Side-by-Side Diff View for Comparing Two Files

Learn how side-by-side diff view works by displaying two text versions in parallel columns. Understand line-level comparison, addition and deletion highlighting, and synchronized scrolling.

Basic Diff

Detailed Explanation

Side-by-Side Diff View

A side-by-side diff view is one of the most intuitive ways to compare two text files. It displays the original (left) and modified (right) versions in parallel columns, with color-coded highlighting to make changes immediately visible.

How Side-by-Side Diff Works

The diff algorithm first identifies matching lines between the two inputs, then classifies each line as:

  • Unchanged — present in both versions, shown on the same row
  • Deleted — present only in the original (left), highlighted in red
  • Added — present only in the modified (right), highlighted in green
  • Modified — line exists in both but content differs, highlighted with inline character-level markers
Original (Left)           Modified (Right)
─────────────────         ─────────────────
function greet() {        function greet() {
  return "hello";    →      return "Hello, World!";
}                         }

Synchronized Scrolling

In a side-by-side view, both panels scroll together so that corresponding lines always align horizontally. When a block of lines is added on one side, blank placeholder lines (sometimes called "phantom lines") are inserted on the opposite side to maintain alignment.

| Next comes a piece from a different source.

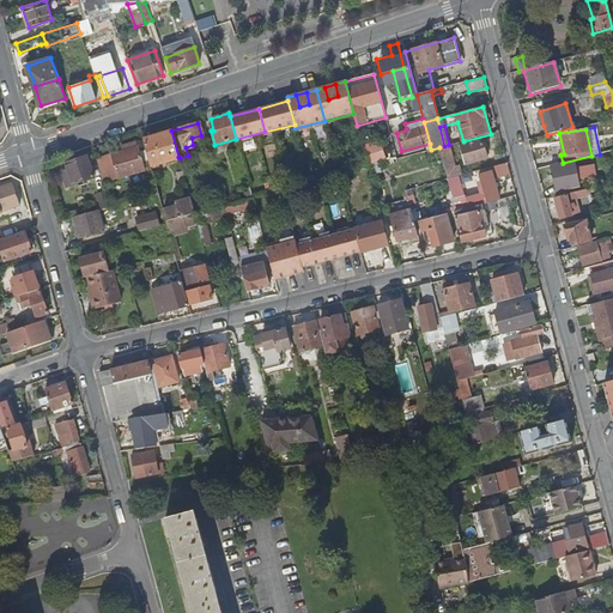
[(171,131),(143,139),(145,146),(150,164),(178,157),(171,131)]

Character-Level Highlighting

Within modified lines, the best diff viewers go further by highlighting the specific characters that changed. For example, if "hello" changed to "Hello, World!", only the differing characters are marked — not the entire line.

Line Numbers

Each panel maintains its own independent line numbering. This is essential because insertions and deletions cause the line counts to diverge. The line numbers help you quickly reference specific changes in code reviews or bug reports.

When to Use Side-by-Side

Side-by-side diff is ideal when:

  • You have a wide screen with sufficient horizontal space
  • Changes are scattered across the file
  • You need to see both versions simultaneously for context
  • You are doing code review and want to compare old vs. new logic

Use Case

Side-by-side diff is the standard view for code reviews on GitHub, GitLab, and Bitbucket. Developers use it when reviewing pull requests, comparing configuration file changes before deployment, or auditing changes to documentation. It works best on wide monitors where both columns can display full lines without horizontal scrolling.